» Records to process
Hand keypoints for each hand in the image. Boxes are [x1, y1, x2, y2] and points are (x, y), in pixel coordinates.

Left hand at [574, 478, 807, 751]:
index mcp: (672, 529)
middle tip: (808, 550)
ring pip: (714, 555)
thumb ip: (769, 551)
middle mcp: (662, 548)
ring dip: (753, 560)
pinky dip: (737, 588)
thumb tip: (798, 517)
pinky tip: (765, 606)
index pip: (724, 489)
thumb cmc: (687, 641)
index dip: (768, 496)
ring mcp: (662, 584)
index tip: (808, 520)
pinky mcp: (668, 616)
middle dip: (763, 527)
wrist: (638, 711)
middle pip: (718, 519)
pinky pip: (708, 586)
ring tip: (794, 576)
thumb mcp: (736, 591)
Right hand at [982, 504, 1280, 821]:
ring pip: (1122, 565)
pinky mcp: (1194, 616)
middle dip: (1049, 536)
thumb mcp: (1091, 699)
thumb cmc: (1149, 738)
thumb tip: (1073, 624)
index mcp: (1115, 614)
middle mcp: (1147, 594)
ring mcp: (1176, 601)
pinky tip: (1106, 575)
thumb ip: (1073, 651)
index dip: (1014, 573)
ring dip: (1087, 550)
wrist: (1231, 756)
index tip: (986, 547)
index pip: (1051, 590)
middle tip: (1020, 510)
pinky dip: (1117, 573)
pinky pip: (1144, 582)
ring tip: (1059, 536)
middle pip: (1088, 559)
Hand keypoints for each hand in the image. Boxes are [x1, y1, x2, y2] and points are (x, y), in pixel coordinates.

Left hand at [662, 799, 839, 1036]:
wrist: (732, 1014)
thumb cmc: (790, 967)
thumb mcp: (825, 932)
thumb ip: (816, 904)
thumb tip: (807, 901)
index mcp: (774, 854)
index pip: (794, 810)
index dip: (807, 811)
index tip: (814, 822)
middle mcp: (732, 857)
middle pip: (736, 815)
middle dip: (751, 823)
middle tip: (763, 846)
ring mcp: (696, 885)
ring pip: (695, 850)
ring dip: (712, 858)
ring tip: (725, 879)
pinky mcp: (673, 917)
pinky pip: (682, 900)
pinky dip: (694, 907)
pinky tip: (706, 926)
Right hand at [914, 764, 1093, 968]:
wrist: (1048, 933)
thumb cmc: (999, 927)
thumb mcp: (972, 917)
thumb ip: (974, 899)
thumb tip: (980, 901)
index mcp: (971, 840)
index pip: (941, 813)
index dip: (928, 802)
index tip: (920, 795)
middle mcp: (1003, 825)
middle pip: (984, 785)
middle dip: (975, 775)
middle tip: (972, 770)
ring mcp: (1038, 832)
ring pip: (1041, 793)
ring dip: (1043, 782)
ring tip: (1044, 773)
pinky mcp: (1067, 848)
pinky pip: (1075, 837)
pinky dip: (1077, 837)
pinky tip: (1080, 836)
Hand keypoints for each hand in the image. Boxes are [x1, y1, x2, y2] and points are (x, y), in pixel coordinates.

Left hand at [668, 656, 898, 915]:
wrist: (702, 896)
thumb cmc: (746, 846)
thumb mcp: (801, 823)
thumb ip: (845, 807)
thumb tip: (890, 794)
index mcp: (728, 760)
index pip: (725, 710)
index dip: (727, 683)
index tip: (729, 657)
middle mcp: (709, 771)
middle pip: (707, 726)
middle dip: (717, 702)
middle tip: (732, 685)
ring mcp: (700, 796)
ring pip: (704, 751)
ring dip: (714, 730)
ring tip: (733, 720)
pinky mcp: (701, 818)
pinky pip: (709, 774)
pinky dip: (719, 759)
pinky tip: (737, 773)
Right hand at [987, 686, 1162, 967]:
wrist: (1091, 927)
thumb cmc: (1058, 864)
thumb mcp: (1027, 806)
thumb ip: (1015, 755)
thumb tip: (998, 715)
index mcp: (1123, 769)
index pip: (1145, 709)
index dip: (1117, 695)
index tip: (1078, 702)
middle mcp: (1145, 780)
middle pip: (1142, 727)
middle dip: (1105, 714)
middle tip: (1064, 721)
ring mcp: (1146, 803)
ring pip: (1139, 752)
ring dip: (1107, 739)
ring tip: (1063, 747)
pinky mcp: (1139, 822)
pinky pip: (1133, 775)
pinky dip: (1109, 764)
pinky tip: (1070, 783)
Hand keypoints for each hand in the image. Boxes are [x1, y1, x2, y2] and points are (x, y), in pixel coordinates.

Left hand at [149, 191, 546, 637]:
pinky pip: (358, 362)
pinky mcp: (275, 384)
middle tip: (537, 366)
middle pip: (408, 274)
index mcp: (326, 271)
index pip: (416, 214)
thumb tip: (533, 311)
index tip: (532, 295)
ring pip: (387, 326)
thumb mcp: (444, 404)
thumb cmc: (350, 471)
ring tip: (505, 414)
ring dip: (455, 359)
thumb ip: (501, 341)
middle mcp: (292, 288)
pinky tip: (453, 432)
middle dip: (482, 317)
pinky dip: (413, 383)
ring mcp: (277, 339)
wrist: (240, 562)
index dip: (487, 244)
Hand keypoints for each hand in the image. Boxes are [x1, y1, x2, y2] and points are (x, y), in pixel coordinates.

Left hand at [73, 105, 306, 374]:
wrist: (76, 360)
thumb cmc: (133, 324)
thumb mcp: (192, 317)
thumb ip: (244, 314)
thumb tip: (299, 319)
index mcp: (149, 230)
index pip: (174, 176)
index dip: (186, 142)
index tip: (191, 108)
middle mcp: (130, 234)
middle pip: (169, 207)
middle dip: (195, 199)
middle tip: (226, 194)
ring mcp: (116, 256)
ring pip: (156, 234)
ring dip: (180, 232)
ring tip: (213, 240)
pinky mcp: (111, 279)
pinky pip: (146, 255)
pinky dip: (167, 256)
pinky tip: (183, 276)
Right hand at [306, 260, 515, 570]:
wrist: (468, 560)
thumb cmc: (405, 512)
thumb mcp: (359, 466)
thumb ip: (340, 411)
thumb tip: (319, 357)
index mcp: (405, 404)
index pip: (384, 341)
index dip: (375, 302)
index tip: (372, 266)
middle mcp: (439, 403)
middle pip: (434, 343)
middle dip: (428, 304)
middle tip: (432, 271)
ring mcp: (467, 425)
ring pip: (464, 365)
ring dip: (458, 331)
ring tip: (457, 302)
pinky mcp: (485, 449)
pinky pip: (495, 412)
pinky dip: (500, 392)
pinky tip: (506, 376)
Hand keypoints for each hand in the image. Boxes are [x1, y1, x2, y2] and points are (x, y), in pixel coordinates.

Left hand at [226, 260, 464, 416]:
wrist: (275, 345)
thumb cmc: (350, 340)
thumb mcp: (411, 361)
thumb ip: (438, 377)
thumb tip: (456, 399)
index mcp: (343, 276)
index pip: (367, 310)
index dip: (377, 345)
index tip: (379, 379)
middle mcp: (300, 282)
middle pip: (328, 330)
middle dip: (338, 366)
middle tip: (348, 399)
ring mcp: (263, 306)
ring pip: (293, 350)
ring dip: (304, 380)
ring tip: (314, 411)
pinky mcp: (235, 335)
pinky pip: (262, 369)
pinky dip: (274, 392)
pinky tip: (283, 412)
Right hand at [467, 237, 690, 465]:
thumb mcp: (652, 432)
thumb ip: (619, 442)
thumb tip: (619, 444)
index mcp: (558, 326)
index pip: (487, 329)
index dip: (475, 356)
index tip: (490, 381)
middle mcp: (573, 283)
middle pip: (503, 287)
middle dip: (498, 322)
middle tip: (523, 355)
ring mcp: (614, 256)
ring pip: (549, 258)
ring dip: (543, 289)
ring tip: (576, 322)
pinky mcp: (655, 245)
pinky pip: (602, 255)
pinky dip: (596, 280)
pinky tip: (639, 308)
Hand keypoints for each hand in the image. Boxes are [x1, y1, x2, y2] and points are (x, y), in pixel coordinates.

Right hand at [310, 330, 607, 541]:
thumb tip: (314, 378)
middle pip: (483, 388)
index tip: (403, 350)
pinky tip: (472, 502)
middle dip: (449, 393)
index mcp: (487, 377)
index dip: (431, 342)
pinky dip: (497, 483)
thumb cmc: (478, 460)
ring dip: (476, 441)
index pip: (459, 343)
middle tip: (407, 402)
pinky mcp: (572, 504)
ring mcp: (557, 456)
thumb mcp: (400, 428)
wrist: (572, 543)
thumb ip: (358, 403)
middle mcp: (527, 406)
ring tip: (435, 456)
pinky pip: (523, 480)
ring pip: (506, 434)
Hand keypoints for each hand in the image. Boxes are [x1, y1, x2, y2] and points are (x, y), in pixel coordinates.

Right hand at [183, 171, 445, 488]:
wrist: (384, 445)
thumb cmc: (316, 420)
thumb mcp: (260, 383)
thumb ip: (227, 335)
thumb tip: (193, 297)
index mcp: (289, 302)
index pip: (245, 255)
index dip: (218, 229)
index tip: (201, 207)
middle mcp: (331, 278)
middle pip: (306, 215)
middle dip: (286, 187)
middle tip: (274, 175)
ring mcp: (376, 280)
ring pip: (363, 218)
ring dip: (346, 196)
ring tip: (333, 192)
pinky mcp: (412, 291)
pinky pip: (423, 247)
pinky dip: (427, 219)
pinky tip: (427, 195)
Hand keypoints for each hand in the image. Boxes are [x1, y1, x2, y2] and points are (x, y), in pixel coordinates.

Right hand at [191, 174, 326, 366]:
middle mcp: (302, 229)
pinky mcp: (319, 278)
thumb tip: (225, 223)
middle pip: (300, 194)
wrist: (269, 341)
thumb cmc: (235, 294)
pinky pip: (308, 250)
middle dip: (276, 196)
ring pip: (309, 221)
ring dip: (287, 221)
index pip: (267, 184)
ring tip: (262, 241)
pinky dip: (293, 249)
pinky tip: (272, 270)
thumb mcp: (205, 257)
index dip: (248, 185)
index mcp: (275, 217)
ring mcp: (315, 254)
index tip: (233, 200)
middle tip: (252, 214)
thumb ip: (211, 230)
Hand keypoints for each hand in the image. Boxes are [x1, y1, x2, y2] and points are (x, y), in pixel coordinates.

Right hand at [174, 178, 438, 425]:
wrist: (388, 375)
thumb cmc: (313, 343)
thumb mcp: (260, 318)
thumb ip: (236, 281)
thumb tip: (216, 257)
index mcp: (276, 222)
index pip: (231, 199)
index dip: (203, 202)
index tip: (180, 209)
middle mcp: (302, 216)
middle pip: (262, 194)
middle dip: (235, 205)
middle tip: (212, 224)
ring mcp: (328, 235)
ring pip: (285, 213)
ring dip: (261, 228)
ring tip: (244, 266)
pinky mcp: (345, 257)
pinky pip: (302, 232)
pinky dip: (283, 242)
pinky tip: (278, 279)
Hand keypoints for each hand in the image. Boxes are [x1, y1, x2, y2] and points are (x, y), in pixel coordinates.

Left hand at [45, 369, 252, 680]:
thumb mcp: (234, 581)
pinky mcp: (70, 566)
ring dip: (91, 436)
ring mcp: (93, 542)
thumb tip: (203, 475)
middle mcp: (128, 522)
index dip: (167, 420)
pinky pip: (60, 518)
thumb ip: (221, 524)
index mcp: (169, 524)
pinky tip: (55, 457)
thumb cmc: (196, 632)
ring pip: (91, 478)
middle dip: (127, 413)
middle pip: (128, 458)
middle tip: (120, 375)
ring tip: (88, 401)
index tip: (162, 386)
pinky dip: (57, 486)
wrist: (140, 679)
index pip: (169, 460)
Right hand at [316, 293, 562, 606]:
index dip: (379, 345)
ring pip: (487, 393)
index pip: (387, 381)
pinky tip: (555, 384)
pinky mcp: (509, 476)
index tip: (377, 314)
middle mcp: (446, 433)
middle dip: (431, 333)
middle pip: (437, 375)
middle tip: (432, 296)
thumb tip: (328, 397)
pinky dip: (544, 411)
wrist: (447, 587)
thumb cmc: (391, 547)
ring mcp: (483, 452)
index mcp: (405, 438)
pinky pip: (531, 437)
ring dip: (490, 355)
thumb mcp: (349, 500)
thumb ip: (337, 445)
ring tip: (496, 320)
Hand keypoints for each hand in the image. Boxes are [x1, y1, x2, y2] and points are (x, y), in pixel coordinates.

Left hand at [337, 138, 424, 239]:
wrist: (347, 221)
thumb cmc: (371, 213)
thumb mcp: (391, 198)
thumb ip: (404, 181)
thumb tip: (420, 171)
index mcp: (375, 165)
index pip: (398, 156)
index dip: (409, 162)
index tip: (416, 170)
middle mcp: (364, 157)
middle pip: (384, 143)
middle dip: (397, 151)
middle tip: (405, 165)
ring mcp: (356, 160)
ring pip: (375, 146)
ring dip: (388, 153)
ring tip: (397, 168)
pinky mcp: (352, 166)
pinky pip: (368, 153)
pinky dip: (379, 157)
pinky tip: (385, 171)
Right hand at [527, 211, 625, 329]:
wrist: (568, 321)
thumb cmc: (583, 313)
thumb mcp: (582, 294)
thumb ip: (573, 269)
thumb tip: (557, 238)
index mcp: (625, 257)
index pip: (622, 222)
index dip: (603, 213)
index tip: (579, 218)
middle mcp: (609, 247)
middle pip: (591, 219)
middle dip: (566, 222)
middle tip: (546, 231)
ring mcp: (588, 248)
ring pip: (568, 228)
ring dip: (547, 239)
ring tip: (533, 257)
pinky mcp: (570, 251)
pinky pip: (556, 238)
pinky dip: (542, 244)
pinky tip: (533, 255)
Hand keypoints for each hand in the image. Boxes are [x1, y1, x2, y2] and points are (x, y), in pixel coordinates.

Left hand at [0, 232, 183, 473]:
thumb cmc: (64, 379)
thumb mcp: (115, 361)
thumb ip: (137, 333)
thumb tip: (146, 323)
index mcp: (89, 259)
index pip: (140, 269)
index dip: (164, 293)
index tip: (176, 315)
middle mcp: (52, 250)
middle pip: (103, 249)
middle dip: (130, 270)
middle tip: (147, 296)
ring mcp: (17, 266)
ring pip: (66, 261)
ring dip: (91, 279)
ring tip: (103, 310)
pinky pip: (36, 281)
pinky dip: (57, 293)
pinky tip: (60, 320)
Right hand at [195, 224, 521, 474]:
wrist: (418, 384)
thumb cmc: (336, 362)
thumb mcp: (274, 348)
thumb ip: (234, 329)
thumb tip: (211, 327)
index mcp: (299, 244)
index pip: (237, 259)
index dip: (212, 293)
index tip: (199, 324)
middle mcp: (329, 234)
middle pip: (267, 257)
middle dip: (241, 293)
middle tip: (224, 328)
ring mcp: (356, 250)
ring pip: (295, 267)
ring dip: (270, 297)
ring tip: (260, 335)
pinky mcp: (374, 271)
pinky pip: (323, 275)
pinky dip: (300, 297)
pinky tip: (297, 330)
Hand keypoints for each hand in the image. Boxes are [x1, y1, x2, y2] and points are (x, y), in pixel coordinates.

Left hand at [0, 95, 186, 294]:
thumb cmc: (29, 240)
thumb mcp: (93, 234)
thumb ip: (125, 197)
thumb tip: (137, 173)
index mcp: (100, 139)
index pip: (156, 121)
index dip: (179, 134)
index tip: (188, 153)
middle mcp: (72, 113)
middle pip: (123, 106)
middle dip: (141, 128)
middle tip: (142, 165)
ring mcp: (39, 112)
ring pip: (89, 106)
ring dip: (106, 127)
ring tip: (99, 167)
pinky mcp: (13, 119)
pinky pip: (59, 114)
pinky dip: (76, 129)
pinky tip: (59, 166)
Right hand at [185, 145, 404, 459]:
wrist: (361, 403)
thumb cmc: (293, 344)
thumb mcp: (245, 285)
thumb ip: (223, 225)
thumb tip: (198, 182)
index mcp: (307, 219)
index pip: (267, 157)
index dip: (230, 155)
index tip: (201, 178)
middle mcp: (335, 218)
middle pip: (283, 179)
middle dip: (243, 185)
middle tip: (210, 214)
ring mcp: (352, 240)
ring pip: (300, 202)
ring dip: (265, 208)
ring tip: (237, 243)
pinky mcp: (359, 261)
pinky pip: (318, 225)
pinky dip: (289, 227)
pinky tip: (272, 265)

» Task goal
Every line from the line containing "index pip: (174, 176)" through the line containing "pinky mcp: (485, 449)" in the records above must be retyped exactly. Leave out the rest.

» Result
index pip: (174, 176)
index dip: (186, 142)
index tip: (191, 108)
middle mcp: (130, 234)
middle pip: (169, 207)
middle dip: (195, 199)
middle tip: (226, 194)
ring mcp: (116, 256)
ring pip: (156, 234)
ring dip: (180, 232)
ring tip: (213, 240)
pinky mcp: (111, 279)
pinky pip: (146, 255)
pinky dip: (167, 256)
pinky tip: (183, 276)
Right hand at [306, 260, 515, 570]:
wrist: (468, 560)
thumb cmc: (405, 512)
thumb mcp: (359, 466)
thumb ip: (340, 411)
thumb tip: (319, 357)
index mcp: (405, 404)
index pip: (384, 341)
index dip: (375, 302)
index tip: (372, 266)
middle mcp: (439, 403)
middle pip: (434, 343)
middle dip: (428, 304)
middle tip: (432, 271)
ring mcp: (467, 425)
ring pip: (464, 365)
ring dip: (458, 331)
ring tip: (457, 302)
pinky mcp: (485, 449)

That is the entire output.